Exercise task 1 =
In the text on construction and monetary policy, quote the part that opens with the words containing "Monetary policy for" and closes with "little as possible.".
Exercise task 2 =
According to the text on construction and monetary policy, what instruction has the Riksdag given the Riksbank?
— START Source excerpt —
I should like to begin by expressing my gratitude for the invitation to come here today and discuss such an important subject as construction and monetary policy. By its nature, construction often serves as a concertina in the business cycle. Demand seems to be insatiable in upturns, customers want fast delivery despite building of necessity requiring time, bottlenecks arise in production, it is difficult to find labour and prices rise. In downturns, it is just the opposite. Demand for new buildings rapidly falls when vacant premises come on to the market and the shortage of labour is replaced by unemployment. Construction is undoubtedly an activity that has a lot to win from calm, stable economic growth.
Monetary policy for stable, long-term growth
The Riksdag's (Swedish Parliament) instruction to the Riksbank is to maintain price stability. However, it is difficult to maintain price stability if the economy moves between periods of strong overheating with shortages of goods and labour, when inflationary pressure is high, and periods of weak demand, high unemployment and low inflationary pressure. It is therefore important to conduct monetary policy in such a way that the development of production and employment is disrupted as little as possible.
However, a feature of monetary policy is that it does not affect the economy immediately. When the Riksbank changes the repo rate, this has an effect on production and employment with a considerable time lag. This is easily understandable for those involved in construction work, where planning times are long for natural reasons. Effects on inflation cannot be expected before one or two years have passed. In order to be able to participate in stabilising economic activity, the Riksbank must therefore act in very good time; if it waits until overheating is a fact, it is already too late.
Now as we are aware, it is difficult to know exactly what the situation will be like in two years' time. All decisions have to be based on forecasts of the economic development and forecasts can be wrong. Moreover, a continual stream of new data means that forecasts are changed. Gradual adjustments of the repo rate due to new information becoming available are therefore a natural part of a monetary policy based on a stable development of production and employment.
During the 1970s and 1980s, Sweden experienced a number of cyclical courses of events where developments were anything but calm and stable. After the crisis at the beginning of the 1990s, and the transition from a fixed exchange rate to an inflation target, it has been possible to combine a growth of around three per cent per year and increasing employment with low inflation. During this time, the interest rate has been adjusted both upwards and downwards.
When the Riksbank increases the interest rate in steps as has happened in recent months, it is thus not at all with the intention of interrupting a positive economic development. The intention is to help make it possible to extend the period of good growth without ending up in an overheated situation, which might require far stronger measures to come to grips with. This should be of great interest not least for construction.
The development of construction
After the crisis in the property market at the beginning of the 1990s, there was a very great decline in building. Vacant premises were available at most places in the country and property prices were practically halved. It was considerably cheaper in most places to buy existing properties than to build new.
During last year, a clear change took place, however. The prices of apartment blocks in big city areas rose by over 20 per cent in the first six months of the year. Home prices are now at a higher level than before the fall at the beginning of the 1990s. Prices of small houses in Stockholm have risen by 33 per cent during the past two years and by 15 per cent from November 1999 to January this year alone. However, it should be underlined that these price increases primarily apply to the big city regions. The price trend in the rest of the country is dampened. This is an important difference from the 1980s when we saw large price increases throughout the country.
— END Source excerpt —
— START Excerpted records —
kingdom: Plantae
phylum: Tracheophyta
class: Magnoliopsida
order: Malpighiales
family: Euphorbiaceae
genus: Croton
— END Excerpted records —
Correct result 1 =
Monetary policy for stable, long-term growth
The Riksdag's (Swedish Parliament) instruction to the Riksbank is to maintain price stability. However, it is difficult to maintain price stability if the economy moves between periods of strong overheating with shortages of goods and labour, when inflationary pressure is high, and periods of weak demand, high unemployment and low inflationary pressure. It is therefore important to conduct monetary policy in such a way that the development of production and employment is disrupted as little as possible.

Correct result 2 =
To maintain price stability.